I tried to find a way to watch this game but had no success, but from the stats looks pretty impressive. Anyone from the Denver area get to watch this and actually get to see him play?


----------



## darth-horax (Nov 21, 2005)

Nope...but it does look promising.

What I like from the article is the promise of Anthony Roberson. 12 points last night. I don't think that Von Wafer is necessarily safe in his roster spot this season.

If KMart can just contribute like this until he's ready to come fully back, the Nuggets will be very tough come Jan. 1.


----------



## Sliccat (Oct 16, 2004)

all the guards have been playing really well in the preseason except for smith. jones has suprised me too.


----------



## HB (May 1, 2004)

Good for him. Injuries are frustrating, nice to see him back on the court


----------



## darth-horax (Nov 21, 2005)

I"m worried for JR. His life has been turned upside down, and honestly, Bobby Jones looks just as solid, but better on D.

Myabe JR is trade bait now...


----------



## Sliccat (Oct 16, 2004)

darth-horax said:


> I"m worried for JR. His life has been turned upside down, and honestly, Bobby Jones looks just as solid, but better on D.
> 
> Myabe JR is trade bait now...


I'm really hoping Jones makes the team. I think he's an upgrade over Diawara.


----------



## nbanoitall (May 21, 2004)

yes, roberson is a prospect, he just left school to early i believe.
Melo is right, hes back. the question is can he stay back.


----------



## Sliccat (Oct 16, 2004)

I'd prefer Roberson over Carter for the last spot... he at least has an upside.


----------



## darth-horax (Nov 21, 2005)

...and he's young, too. I like Diawara, but right now I'd rather see Bobby Jones on the team.


----------



## Sliccat (Oct 16, 2004)

darth-horax said:


> ...and he's young, too.
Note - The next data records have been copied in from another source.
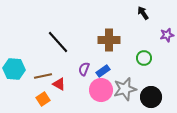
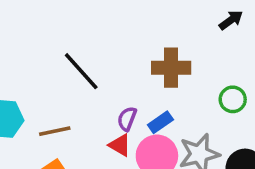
black arrow: (143, 13) -> (231, 20), turned 88
red triangle: (59, 84) -> (120, 145), moved

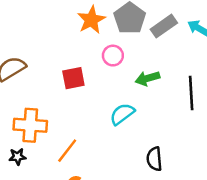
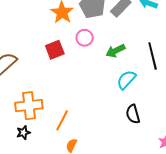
red square: (73, 78) -> (55, 50), moved
cyan semicircle: (122, 114) -> (126, 80), moved

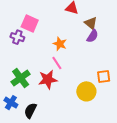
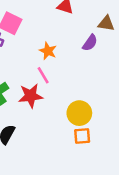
brown triangle: (91, 23) -> (106, 23), moved, turned -32
orange square: (104, 77) -> (82, 136), moved

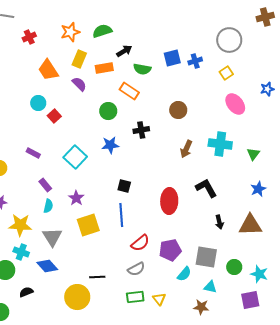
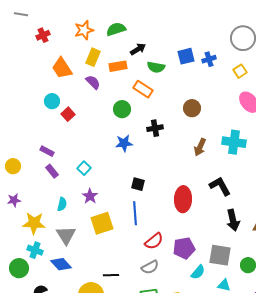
cyan square: (75, 157) -> (84, 168), moved, size x0.6
purple rectangle: (45, 185) -> (52, 171), moved
black arrow: (219, 222) -> (233, 220), size x1.5

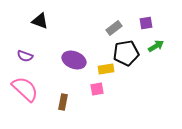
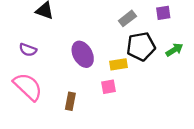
green arrow: (156, 46) -> (174, 50), moved
purple ellipse: (74, 60) -> (83, 54), turned 40

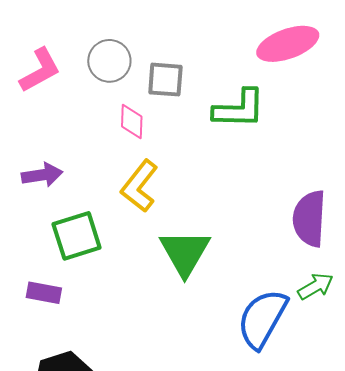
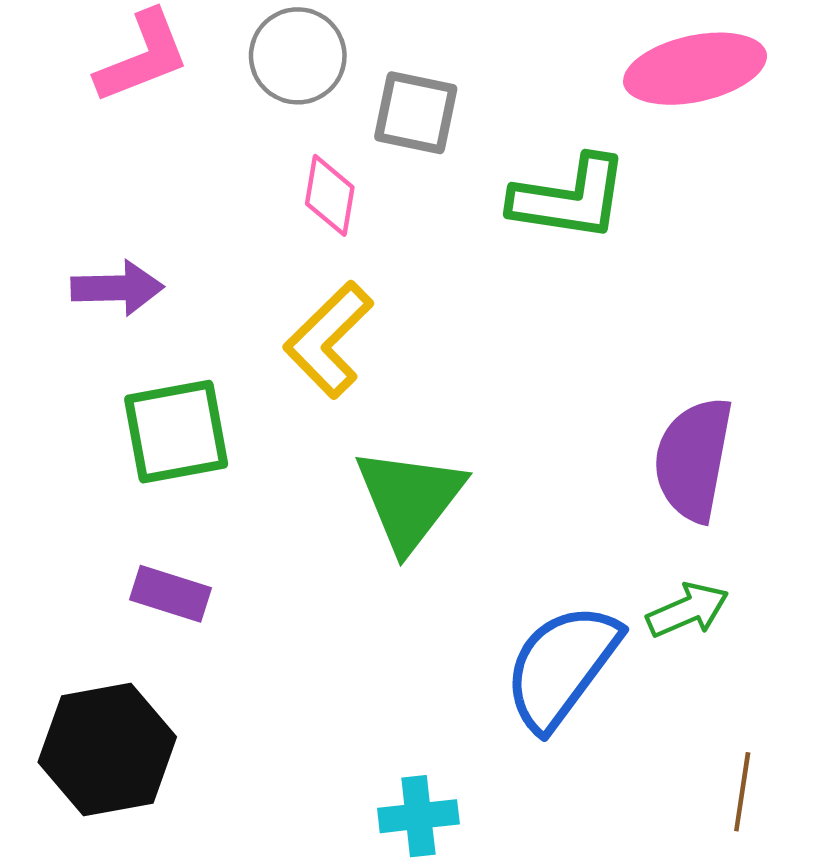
purple rectangle: (44, 293) -> (171, 594), moved

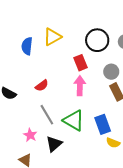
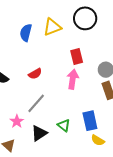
black circle: (97, 40) -> (85, 18), moved
gray line: (47, 115) -> (36, 103), turned 65
green triangle: (74, 121) -> (64, 125), moved, size x0.6

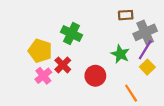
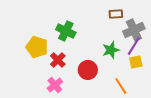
green star: (120, 54) -> (111, 50), turned 30
yellow square: (147, 67) -> (136, 62), turned 32
pink cross: (43, 76) -> (55, 85), moved

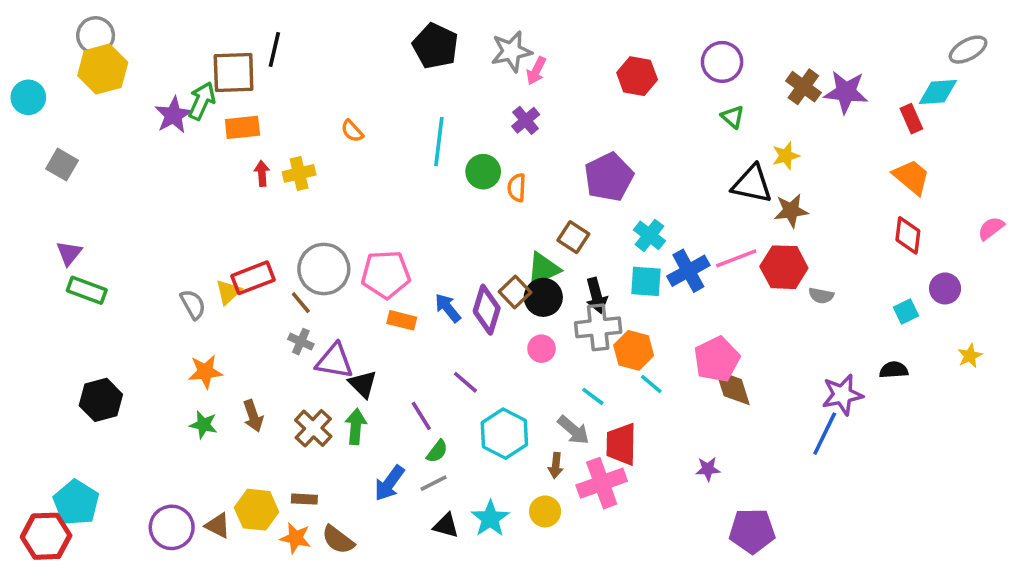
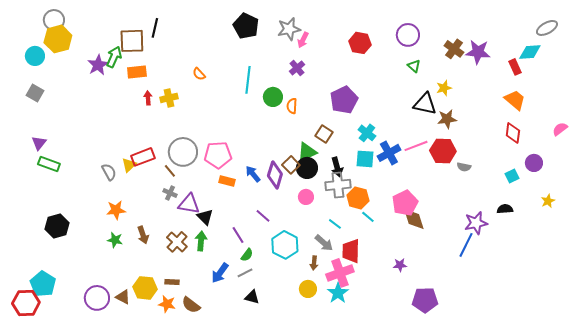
cyan circle: (28, 97) -> (35, 56), moved
cyan star: (490, 519) -> (338, 293), moved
I like Diawara, but right now I'd rather see Bobby Jones on the team.


I'm starting to agree, but I'd like to see how the rest of the preseason plays out first. I'm not sure if Jones is really this good, or if he's just on a roll.


----------



## darth-horax (Nov 21, 2005)

History shows he's nto a great player. I like Diawara, but it 'seems' as if B-Jones ahs a more consistent shot.

Which one can help us most? Toss up.


----------



## Sliccat (Oct 16, 2004)

darth-horax said:


> History shows he's nto a great player. I like Diawara, but it 'seems' as if B-Jones ahs a more consistent shot.
> 
> Which one can help us most? Toss up.


I think Jones fits better. He's much quicker, has to be a better shot, and is more dynamic on defense (steals/blocks). Diawara is a safer man defender, doesn't take as many risks, but I think Jones' potential positives are bigger.


----------



## darth-horax (Nov 21, 2005)

Maybe we can trade Diawara to teh Mavs...they wanted him last year...

:|


----------



## RoddneyThaRippa (Jun 28, 2003)

darth-horax said:


> Nope...but it does look promising.
> 
> What I like from the article is the promise of Anthony Roberson. 12 points last night. I don't think that Von Wafer is necessarily safe in his roster spot this season.
> 
> If KMart can just contribute like this until he's ready to come fully back, the Nuggets will be very tough come Jan. 1.


Von Wafer will be with the team. Not so sure about Diawara though. 

I'm trying not to get too excited about Kenyon, though. You just never know with these injuries. He did a great job working himself back to this point though and if he is healthy, he'd be an unbelievable contribution to this team. Our interior defense would go through the roof. People forget how good this guy is one on one.


----------



## darth-horax (Nov 21, 2005)

He will be a huge lift if he can come back. Imagine a healthy lineup of:

Camby
KMart/Nene
Melo
Darth-Horax
AI

We'd be unstoppable...


----------



## Your Answer (Jul 13, 2005)

In K-Marts first 2 preaseason games coeincedently both against MIL heres his stat line averages

17:27 minutes, 10.5 points, 1.5 steals, 1.5 assists, 5 rebounds, .5 blocks

Pretty impressive numbers for the small amount of time he has played.


----------



## darth-horax (Nov 21, 2005)

Honestly, if that's all we get from him this year it's worth the trouble of keeping him around.

If he's healthy, I think you add 8 minutes/game on there, and his stats wuold be closer to 14 ppg, 8 rbg,and 1-1.5 bpg. Solid.


----------



## Sliccat (Oct 16, 2004)

Melo's Answer said:


> In K-Marts first 2 preaseason games coeincedently both against MIL heres his stat line averages
> 
> 17:27 minutes, 10.5 points, 1.5 steals, 1.5 assists, 5 rebounds, .5 blocks
> 
> Pretty impressive numbers for the small amount of time he has played.


Very impressive. If he was a 34 mpg guy, he'd have 20 & 10.


----------



## darth-horax (Nov 21, 2005)

I think the first 2 months back are CRITICAL for him. If he can be effective with limited minutes for 2 months, he'll be ready to go bigger minutes down the stretch with a much higher sense of esteem right when we'll need him most.

Good luck, K-Mart!


----------



## icehole3 (Oct 25, 2002)

Im a huge KMart fan, I hope they take it very slow with him, basically save him for the playoffs. A 100% KMart could take the Nuggets to the Western conference finals and thats all you can ask for with the West being so tough. Be very careful with KMart.


----------